第23回目は「ユーコーコミュニティー従業員事件」です。

本件では、上司の従業員に対するパワハラ等がありました。そこで、会社は、従業員より訴えられるリスク及びその対策として、従業員に対し、損害賠償債務が存在しないとの確認訴訟を提起しました。

そもそも、確認の利益が認められる前提として、少なくとも、確認する対象が、①自己の、②現在の、③積極的な、④権利・法律関係であることが必要です。
この事案では、④の権利・法律関係が確認対象として適切か、という点が争点となりました。
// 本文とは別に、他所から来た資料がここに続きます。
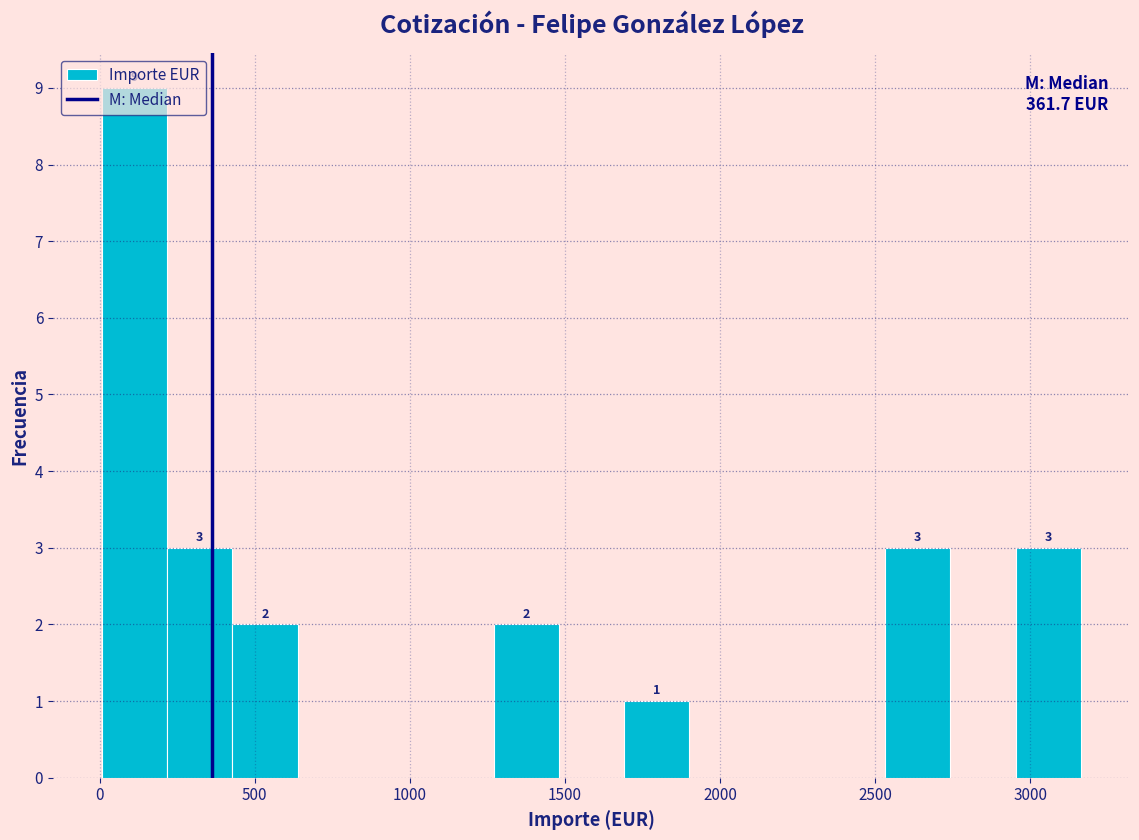

Which range on the x-axis has the tallest bar?

0 to 200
そして、裁判所は、対象となる権利が債権(債務)である場合、債権の内容を具体的に特定する必要があるとしました。
パワハラの事案の場合、㋐パワハラが行われた日時、㋑場所、㋒行為態様、㋓行為者の年齢、㋔行為者と被害を訴えている者が担当する業務の内容及び性質、㋕行為者と被害を訴えている者との関係性などを特定する必要があるとしました。

この点、会社側は、第一に、特定の社員が行った発言がパワハラに当たらない旨を主張しました。具体的には、パワハラが行われた発言の時期を「令和元年4月」と概括的に主張していました。そして、発言者の氏名は記載があったものの、職位や業務内容を主張しませんでした。また、発言内容の記載があるものの、どうやって発言したのかなどの行為態様を主張しませんでした。
これに対し、裁判所は、パワハラ行為の特定がないとして、会社側の請求を退けました。

また、会社側は、第二に、上司が優越的地位を利用して業務上必要でない業務を行わせた、というパワハラがないと主張しました。具体的には、会社は、「平成27年4月から平成30年4月」の間ではパワハラがないと主張しました。しかし、裁判所は、時期の特定が足りないとしました。また、裁判所は、会社側が、具体的な言動を主張しておらず、かつ、優越的地位にあるとの具体的主張がなかったとし、会社側の請求を退けました。

このように、会社側から、積極的にパワハラ行為がなかったことを主張することは、かなりのハードルがあることが分かります。時期の特定も、綿密に行う必要があります。